Here again, as in the case of the smile, we have to note various deviations from the typical form of the expression. When laughter no longer springs from pure joy, but has in it something of a sardonic bitterness, or something of a contemptuous defiance, the experience will of course be complicated by a new ingredient of consciousness. Whether this change of experience is due merely to the difference in the initial mental attitude may be doubted. It is not improbable that the physiological processes, that is to say, the respiratory movements, the vocalisation, and the more diffused organic effects, will be altered in such cases.
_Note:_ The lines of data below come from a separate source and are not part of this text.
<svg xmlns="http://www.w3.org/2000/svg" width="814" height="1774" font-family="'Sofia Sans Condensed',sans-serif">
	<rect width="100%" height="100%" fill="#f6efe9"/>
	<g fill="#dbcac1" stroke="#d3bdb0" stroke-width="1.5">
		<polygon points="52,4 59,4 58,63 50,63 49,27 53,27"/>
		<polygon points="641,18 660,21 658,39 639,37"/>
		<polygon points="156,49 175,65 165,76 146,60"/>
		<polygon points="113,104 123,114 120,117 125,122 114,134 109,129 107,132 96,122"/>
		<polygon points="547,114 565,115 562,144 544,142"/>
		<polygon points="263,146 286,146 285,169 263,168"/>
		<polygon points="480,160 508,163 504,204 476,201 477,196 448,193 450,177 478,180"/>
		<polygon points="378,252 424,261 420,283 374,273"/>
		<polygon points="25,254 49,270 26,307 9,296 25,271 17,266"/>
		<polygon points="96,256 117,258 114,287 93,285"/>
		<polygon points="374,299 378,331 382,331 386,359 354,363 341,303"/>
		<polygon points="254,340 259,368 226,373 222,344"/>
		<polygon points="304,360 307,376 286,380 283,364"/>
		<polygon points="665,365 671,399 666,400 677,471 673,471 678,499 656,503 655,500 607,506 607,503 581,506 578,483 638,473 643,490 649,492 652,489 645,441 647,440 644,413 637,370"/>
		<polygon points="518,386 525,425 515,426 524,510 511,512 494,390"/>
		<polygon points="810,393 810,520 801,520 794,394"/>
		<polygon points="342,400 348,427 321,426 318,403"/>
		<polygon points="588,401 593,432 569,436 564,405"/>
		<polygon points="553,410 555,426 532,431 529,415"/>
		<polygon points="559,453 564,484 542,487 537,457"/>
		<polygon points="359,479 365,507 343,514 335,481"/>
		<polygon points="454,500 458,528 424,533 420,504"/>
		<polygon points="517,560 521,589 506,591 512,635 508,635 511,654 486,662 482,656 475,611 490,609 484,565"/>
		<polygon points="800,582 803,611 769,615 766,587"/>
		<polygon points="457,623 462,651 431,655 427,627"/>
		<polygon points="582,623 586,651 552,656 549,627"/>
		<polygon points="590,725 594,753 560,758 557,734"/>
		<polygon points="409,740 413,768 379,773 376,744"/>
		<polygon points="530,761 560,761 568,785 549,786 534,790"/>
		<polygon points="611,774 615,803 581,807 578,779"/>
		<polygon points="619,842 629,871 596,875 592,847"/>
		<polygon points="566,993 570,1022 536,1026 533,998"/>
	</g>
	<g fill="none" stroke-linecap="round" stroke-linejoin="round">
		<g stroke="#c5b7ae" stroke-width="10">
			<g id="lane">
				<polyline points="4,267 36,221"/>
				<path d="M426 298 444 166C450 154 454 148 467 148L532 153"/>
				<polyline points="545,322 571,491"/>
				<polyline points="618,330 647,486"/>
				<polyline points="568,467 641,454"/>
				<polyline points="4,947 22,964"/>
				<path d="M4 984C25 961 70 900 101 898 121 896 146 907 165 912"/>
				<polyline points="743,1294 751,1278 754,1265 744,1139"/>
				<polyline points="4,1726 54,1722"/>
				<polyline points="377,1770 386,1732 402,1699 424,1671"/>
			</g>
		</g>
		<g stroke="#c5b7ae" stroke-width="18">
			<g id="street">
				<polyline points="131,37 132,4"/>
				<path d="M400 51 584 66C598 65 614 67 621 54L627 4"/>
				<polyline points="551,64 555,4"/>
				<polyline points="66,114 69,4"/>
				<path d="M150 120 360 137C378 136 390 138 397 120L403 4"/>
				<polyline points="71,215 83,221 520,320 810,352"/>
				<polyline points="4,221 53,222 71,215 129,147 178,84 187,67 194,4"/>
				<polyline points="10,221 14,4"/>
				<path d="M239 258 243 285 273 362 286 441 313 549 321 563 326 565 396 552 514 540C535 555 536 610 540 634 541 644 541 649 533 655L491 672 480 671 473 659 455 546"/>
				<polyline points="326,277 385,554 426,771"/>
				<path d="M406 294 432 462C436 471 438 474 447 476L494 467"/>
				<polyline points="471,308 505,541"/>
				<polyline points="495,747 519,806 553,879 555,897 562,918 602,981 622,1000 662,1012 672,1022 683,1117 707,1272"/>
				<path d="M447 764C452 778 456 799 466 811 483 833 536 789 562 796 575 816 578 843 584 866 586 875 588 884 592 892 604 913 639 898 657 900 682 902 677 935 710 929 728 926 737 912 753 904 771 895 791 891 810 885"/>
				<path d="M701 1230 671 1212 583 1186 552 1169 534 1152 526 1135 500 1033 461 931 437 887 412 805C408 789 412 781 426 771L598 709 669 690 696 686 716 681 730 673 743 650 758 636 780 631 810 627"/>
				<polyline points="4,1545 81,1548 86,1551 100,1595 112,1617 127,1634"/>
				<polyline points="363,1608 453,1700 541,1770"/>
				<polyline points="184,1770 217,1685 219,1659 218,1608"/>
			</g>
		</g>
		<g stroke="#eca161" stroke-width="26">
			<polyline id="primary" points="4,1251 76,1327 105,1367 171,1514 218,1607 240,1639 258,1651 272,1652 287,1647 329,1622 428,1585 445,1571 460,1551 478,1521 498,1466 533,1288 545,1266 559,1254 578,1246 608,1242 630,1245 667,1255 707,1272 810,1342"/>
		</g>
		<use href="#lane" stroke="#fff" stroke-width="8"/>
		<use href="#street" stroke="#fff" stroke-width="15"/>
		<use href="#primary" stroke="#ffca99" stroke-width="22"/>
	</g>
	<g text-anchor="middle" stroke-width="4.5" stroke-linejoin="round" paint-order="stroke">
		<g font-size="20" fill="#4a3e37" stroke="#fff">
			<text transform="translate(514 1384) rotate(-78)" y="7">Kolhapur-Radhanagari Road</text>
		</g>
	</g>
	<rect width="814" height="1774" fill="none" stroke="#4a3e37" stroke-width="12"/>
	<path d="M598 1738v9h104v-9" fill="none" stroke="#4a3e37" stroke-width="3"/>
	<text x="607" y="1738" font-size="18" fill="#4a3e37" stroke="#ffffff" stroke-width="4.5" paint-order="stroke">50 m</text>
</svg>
A bitter laugh seems both to taste differently and to sound differently from a perfectly joyous one.

In these deviations from the typical laugh of the joyous mood we see the beginning of the intrusion of a new factor, the will. There is more of intention to be heard in, say, the ironical laughter of one side of the House of Commons than in the laughter of an unsophisticated child.
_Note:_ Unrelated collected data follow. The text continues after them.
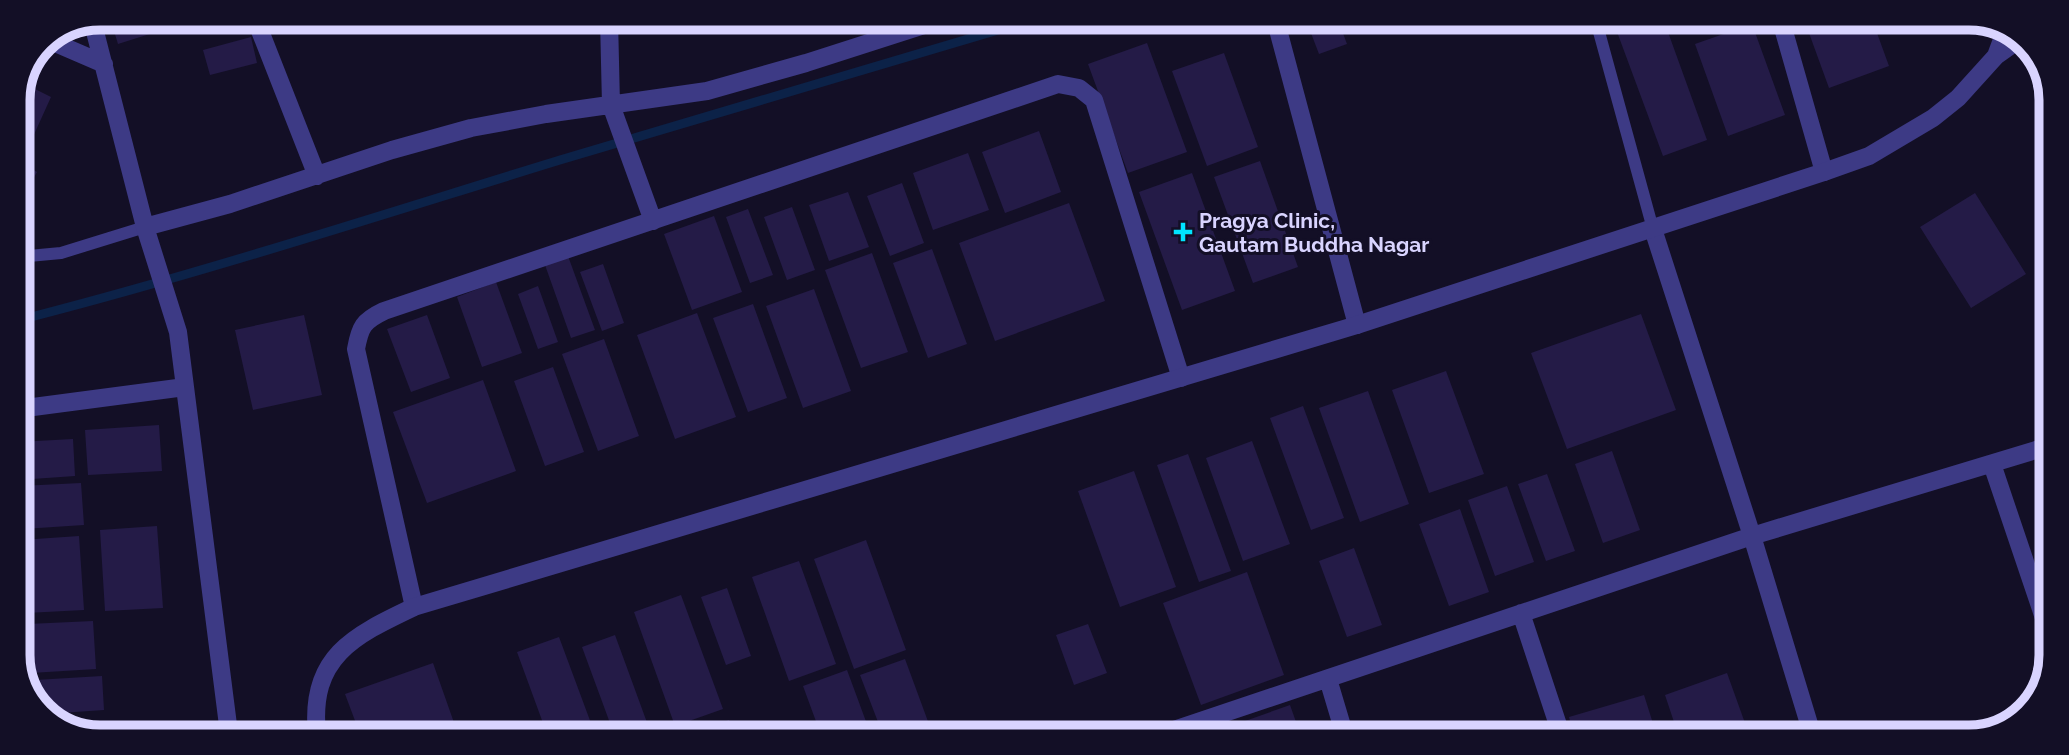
<svg xmlns="http://www.w3.org/2000/svg" width="2069" height="755" font-family="Raleway,sans-serif">
<style>
.lines{fill:none;stroke-linecap:round;stroke-linejoin:round}
.stream{stroke:#0c2248;stroke-width:9}
.building{fill:#241b47}
.service{stroke:#3d3a85;stroke-width:12}
.minor{stroke:#3d3a85;stroke-width:18}
.tertiary{stroke:#3d3a85;stroke-width:18}
.poi-dot{fill:#00e5ff;stroke:#130f26;stroke-width:2.5}
.labels{text-anchor:middle;dominant-baseline:central;stroke-width:6;stroke-linejoin:round;paint-order:stroke}
.poi-label{font-size:21px;font-weight:bold;fill:#d9d4ff;stroke:#130f26;text-anchor:start}
.rim{fill:none;stroke:#d9d4ff;stroke-width:9}
</style>
<rect width="100%" height="100%" fill="#130f26"/>
<g class="lines">
<path class="stream" d="M18,315L31,317C209,271 384,214 560,160C717,112 875,68 1032,20"/>
</g>
<path class="building" d="M110,18H169L172,27L118,44Z
M1306,20H1338L1347,44L1319,54Z
M1613,21H1664L1707,140L1663,156Z
M1686,21H1712V22L1689,30Z
M1805,22H1873L1889,66L1829,88Z
M1752,24L1785,115L1728,136L1695,44Z
M251,37L257,63L210,75L203,50Z
M1147,43L1187,152L1128,173L1088,64Z
M1224,53L1258,147L1207,166L1172,71Z
M23,83L51,97L27,150L18,146V94Z
M1039,131L1061,192L1005,213L982,152Z
M968,153L989,210L933,230L913,173Z
M18,160L37,172L18,206Z
M1260,161L1298,267L1253,283L1214,177Z
M1192,173L1235,291L1182,310L1139,192Z
M902,183L924,243L890,256L867,196Z
M848,192L869,247L829,261L809,205Z
M1975,193L2026,274L1971,308L1920,227Z
M1069,203L1105,301L995,341L959,243Z
M792,207L815,270L787,280L764,217Z
M748,209L773,275L750,283L726,217Z
M714,216L742,292L692,310L664,234Z
M932,249L967,344L928,358L893,263Z
M872,253L908,352L861,368L825,270Z
M568,256L595,330L571,338L545,265Z
M603,264L624,323L602,331L580,272Z
M496,282L522,353L482,367L457,297Z
M538,286L558,342L538,349L518,294Z
M814,289L851,391L803,408L766,306Z
M753,304L787,398L748,412L713,318Z
M697,313L736,417L675,439L637,335Z
M1641,314L1676,410L1567,449L1531,353Z
M304,315L322,395L253,410L235,330Z
M427,315L450,378L411,392L387,329Z
M604,339L639,436L598,451L562,354Z
M553,367L584,452L545,466L514,381Z
M1446,371L1484,474L1429,493L1392,390Z
M483,380L516,471L427,503L393,412Z
M1368,391L1409,504L1360,522L1319,408Z
M1303,406L1344,518L1311,530L1270,418Z
M159,425L162,471L88,475L85,430Z
M73,439L75,476L18,480V442Z
M1252,441L1290,544L1243,561L1206,458Z
M1612,451L1640,530L1603,543L1575,464Z
M1188,454L1231,571L1199,582L1157,465Z
M1134,471L1176,587L1120,607L1078,491Z
M1547,474L1575,551L1546,561L1518,484Z
M81,483L84,525L23,529L20,486Z
M1507,486L1534,562L1495,576L1468,500Z
M1460,509L1489,592L1449,606L1419,524Z
M157,526L163,608L105,611L100,530Z
M79,536L84,610L26,613L21,540Z
M866,540L906,650L854,669L814,559Z
M1354,548L1382,625L1347,637L1319,561Z
M799,561L836,664L789,681L752,577Z
M1247,572L1284,675L1201,705L1163,603Z
M727,588L751,656L726,665L701,597Z
M681,595L723,709L675,726L634,612Z
M93,621L96,669L31,673L28,624Z
M1088,624L1107,673L1074,685L1056,635Z
M615,635L649,728L632,734H614L582,647Z
M559,637L595,734H547L517,652Z
M905,659L933,735H883L860,675Z
M433,663L458,734H360L345,694Z
M847,670L871,735H821L803,686Z
M1727,673L1750,737H1679L1665,695Z
M102,676L104,710L46,714L37,707L35,680Z
M1644,695L1656,733L1643,737H1574L1569,717Z
M1290,705L1301,736H1215L1214,732Z
M729,720L734,735L689,734Z"/>
<g class="lines">
<path class="service" d="M1596,21L1653,229
M18,257L61,253L145,227
M2040,450L2049,478"/>
<path class="minor" d="M255,18L317,176
M609,19L611,105L653,221
M92,20L145,227L178,332L229,733
M1781,21L1824,172
M1277,26L1357,325
M46,39L104,64
M145,227L230,204L392,150L471,128L546,114L707,91L806,63L943,19
M1653,229L1752,536L1813,737
M18,409L185,387
M1992,464L2047,627
M414,607L356,349C360,327 363,321 384,311L1058,84L1079,88L1094,100L1181,378
M1521,613L1562,737
M1328,679L1345,736
M1156,736L1752,536L2049,446"/>
<path class="tertiary" d="M1996,56L2006,29
M317,734C309,657 353,636 414,607L1357,325L1824,172L1869,156L1933,118L1958,98L1996,56L2020,39"/>
</g>
<path class="poi-dot" d="M1179.5 221.5h7v7h7v7h-7v7h-7v-7h-7v-7h7z"/>
<g class="labels">
<g class="poi-label">
<text x="1199" y="220">Pragya Clinic,<tspan x="1199" dy="24">Gautam Buddha Nagar</tspan></text>
</g>
</g>
<path d="M0 0H2069V755H0ZM100 30H1969A70 70 0 0 1 2039 100V655A70 70 0 0 1 1969 725H100A70 70 0 0 1 30 655V100A70 70 0 0 1 100 30Z" fill="#130f26" fill-rule="evenodd"/>
<path class="rim" d="M100 30H1969A70 70 0 0 1 2039 100V655A70 70 0 0 1 1969 725H100A70 70 0 0 1 30 655V100A70 70 0 0 1 100 30Z"/>
</svg>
This intrusion of will serves both to restrain the natural process, reducing it to a degraded and rudimentary form, and to originate various affected counterfeits of the spontaneous outburst. This double action supports the idea that the conventions of polite society aim not merely at suppressing the “vulgar” kind of explosion, but at evoking the signs of amusement when an effort is being made to amuse. Hence the multiplicity of weird utterances which cultivated humanity has adopted. The giggle, the titter, the snicker and the rest appear to be not merely reduced or half-suppressed laughter, but substitutes which can readily {49} be produced when the occasion asks for them.[28] Those who confine themselves to this debased laughter are naturally despised by the much-laughing soul. Carlyle—himself a voluminous laugher at times—when writing of Teufelsdröckh’s great laugh hurls contempt on these triflers with the big things of mirth in this wise: they “only sniff and titter and sniggle from the throat outwards; or at best produce some whiffling, husky cachinnation, as if they were laughing through wool”.[29] An accurate scientific record of these strange perversions of laughter, even though it were less picturesque than Carlyle’s description, would be of considerable value. The laughter-lover may at least console himself for the injury done him by this kind of imitation with the reflection that it is empty of joy, and even of the refreshing sensations which issue from the genuine laugh. Nay, more, as a forced performance, it presumably has a disagreeable feeling of irksomeness as its accompaniment.

It is sad to reflect that these spurious varieties of laughter are apt to appear early in the life of the individual. Preyer tells us he was able to distinguish, in the third year of his boy’s utterances, the genuine laugh of hilarity from that of imitation, which was probably rather more forced. Possibly they all appear among that wondrous gathering of queer sounds for which infancy is famous, and may be permanently selected by a certain number of “highly proper” children in preference to the fuller sounds.